In Lawrie, Carnoustie delivered a champion who grew up playing links golf on the windy east coast of Scotland. "The wind never bothered me," he said.

The rest of the world's best players were blown away and, when the play- off started late on Sunday evening, there was a two in three chance that the victor would have been a player ranked lower than 150th in the world and who was not among the 100 or so players exempt from qualifying. The odd man out was Justin Leonard, the Open champion from two years ago at Troon.

Does such an unsung champion devalue the Open? Hugh Campbell, chairman of the Royal and Ancient's championship committee, was asked. "I don't have a problem with that," Campbell responded.

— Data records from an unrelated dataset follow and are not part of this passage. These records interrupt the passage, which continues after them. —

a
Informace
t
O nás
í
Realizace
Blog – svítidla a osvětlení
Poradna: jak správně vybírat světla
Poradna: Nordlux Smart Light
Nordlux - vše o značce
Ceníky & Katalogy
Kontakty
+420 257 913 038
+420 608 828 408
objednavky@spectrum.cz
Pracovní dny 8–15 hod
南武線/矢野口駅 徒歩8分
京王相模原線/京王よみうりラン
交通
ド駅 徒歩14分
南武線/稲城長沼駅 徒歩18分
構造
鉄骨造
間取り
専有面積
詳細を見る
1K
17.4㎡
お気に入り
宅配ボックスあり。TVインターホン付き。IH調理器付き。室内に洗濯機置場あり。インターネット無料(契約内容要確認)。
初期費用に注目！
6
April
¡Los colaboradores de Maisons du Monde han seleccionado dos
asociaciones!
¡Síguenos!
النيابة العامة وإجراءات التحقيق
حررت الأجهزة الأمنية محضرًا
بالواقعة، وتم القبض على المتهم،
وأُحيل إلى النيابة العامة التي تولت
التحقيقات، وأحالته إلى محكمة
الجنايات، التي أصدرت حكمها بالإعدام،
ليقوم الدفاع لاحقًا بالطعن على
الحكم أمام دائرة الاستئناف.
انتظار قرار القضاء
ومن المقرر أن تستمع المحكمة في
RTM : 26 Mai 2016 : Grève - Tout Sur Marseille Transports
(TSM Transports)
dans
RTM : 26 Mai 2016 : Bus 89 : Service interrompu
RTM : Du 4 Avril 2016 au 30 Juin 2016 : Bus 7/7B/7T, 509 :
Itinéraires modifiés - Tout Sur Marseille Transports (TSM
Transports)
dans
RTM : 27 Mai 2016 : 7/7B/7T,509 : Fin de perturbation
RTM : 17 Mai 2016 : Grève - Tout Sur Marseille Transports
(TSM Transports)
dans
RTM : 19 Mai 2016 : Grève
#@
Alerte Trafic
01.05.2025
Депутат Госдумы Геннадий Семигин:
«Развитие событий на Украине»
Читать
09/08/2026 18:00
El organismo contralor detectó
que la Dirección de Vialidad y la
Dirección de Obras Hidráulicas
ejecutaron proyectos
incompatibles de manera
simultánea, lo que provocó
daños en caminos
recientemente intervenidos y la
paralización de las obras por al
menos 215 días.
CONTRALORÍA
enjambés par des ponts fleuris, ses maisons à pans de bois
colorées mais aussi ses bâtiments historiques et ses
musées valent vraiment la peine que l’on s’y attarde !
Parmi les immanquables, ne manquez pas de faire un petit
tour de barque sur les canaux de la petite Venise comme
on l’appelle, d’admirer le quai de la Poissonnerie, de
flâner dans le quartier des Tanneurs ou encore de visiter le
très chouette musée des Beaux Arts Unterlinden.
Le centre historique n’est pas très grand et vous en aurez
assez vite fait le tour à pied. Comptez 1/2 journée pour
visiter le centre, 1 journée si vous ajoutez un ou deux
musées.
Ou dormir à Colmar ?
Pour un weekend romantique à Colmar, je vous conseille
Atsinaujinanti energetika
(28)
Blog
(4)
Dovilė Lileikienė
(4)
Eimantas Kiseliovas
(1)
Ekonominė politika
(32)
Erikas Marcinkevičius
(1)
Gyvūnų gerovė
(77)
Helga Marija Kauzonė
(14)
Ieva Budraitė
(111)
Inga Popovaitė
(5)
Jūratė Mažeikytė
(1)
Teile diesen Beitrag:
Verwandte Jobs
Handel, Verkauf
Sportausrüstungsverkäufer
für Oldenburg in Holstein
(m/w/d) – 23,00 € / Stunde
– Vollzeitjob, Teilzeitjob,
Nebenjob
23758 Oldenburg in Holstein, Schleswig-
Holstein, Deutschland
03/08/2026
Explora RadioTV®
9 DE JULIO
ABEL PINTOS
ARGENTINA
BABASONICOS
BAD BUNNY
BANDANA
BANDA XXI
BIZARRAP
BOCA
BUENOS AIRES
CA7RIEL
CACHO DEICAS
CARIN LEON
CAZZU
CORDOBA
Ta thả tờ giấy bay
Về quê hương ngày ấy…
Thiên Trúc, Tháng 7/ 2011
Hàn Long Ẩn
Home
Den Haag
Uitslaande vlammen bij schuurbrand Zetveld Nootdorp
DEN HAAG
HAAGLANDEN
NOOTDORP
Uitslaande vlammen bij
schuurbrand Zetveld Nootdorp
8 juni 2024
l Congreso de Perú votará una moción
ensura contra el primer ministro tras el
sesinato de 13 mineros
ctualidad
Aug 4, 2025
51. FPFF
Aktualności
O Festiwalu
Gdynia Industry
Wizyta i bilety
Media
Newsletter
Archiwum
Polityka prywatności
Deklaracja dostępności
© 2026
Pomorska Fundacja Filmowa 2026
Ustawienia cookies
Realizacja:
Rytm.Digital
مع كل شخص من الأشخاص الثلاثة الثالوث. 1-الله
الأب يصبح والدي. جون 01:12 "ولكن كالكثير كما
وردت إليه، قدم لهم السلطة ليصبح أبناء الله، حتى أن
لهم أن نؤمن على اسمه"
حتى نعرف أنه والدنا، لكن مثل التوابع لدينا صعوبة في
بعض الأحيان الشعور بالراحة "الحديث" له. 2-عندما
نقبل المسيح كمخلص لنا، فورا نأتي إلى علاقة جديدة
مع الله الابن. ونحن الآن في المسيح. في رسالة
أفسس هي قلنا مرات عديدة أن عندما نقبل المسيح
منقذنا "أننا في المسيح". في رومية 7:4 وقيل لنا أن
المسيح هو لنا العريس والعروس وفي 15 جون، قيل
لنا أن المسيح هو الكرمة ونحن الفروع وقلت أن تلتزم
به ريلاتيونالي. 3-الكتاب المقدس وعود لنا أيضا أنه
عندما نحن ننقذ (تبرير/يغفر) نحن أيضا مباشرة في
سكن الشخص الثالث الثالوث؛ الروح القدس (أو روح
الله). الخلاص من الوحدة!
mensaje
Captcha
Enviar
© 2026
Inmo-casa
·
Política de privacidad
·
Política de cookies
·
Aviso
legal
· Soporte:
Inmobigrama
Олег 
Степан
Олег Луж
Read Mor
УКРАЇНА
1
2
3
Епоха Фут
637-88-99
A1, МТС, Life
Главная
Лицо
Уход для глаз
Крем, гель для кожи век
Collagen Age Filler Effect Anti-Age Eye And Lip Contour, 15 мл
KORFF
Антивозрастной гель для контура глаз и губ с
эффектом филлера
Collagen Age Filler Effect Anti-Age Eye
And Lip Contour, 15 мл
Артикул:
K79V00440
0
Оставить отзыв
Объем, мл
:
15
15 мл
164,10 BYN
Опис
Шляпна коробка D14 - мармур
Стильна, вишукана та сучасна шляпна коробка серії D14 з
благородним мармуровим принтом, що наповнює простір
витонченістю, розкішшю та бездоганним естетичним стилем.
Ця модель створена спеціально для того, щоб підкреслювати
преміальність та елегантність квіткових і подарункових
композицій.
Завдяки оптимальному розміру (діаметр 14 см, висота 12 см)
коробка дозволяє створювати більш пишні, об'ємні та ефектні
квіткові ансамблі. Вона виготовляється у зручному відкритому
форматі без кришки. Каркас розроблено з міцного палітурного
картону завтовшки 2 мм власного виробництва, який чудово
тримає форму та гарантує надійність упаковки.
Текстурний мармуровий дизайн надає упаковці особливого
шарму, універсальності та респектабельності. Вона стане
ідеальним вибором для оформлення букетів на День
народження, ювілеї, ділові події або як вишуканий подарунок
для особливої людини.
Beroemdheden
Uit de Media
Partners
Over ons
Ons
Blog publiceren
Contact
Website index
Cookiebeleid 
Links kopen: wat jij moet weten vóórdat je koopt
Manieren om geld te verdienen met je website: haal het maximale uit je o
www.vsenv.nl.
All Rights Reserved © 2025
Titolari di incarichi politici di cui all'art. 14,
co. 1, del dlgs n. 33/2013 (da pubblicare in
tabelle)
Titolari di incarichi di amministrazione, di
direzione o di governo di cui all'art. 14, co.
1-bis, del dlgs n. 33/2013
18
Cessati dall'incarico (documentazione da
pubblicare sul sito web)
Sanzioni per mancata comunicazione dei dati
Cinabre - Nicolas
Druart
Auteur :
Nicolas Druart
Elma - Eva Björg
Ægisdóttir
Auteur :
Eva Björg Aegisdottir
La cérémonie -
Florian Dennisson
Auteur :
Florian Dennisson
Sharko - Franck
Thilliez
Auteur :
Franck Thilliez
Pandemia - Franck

"Paul Lawrie was a champion who knew Carnoustie and knew how to play it. The best players in the world did not work out how to play the course. The people who worked it out were those in the play-off. Carnoustie will find out anybody not at the top of their game. If there is a flaw, this course will find it."

A score of six over par made the play-off. It sounds bad but the par was reduced from 72 to 71 despite the course measuring a monster 7,361 yards. The actual total of 290 was only one worse than the 289 posted by Ian Woosnam when he won the Scottish Open in 1996 when all concerned said the course was easier although there was one day with bad conditions.

But the argument will go on as to whether the players did not rise to the challenge of Carnoustie or whether they were prohibited from showing off their best skills by a course that was too narrow and lined with rough that had grown alarmingly in the last six weeks. And then, of course, there was the wind.

Even the officers of the R and A seemed to contradict themselves on the subject. "It was not the modern set-up of a course," said Campbell, "where you could hit the ball 300 yards off the tee and then start thinking about what you were going to do. The thinking had to be done on the tee."

But Sir Michael Bonallack, who has just completed his 16th Open before retiring as secretary of the R and A, thought some of the players were too defensive in leaving their drivers in the bag. "When Tiger [Woods] played all those irons off the tees, he gave up his advantage in length."

Nature, then, produced a course where great shots, not just good ones, were required. Lawrie played the best golf when it mattered, in his closing 67 and to birdie the last two holes of the play-off, but he would not claim to be the best player in the world. The set-up was extreme and thank goodness the wind did not get to gale force. Not all Opens should be like this but only last year Royal Birkdale offered a balanced challenge while the Old Course at St Andrews will be different again next year.

With all the traffic and train arrangements working well, the Open is set to return to Carnoustie sooner in future, next time towards the end of the next decade.

So will the players return? "If I'd had a bad week on the golf course, I'd be saying I wouldn't come back either," Campbell said. "But if you challenge a good player and he isn't successful the first time, he'll come back."

It surely could not be as bizarre again, however. Campbell summarised thus: "Every Open Championship has a bit of everything. This one was no different. There was triumph, tragedy, romance, farce, pathos and controversy."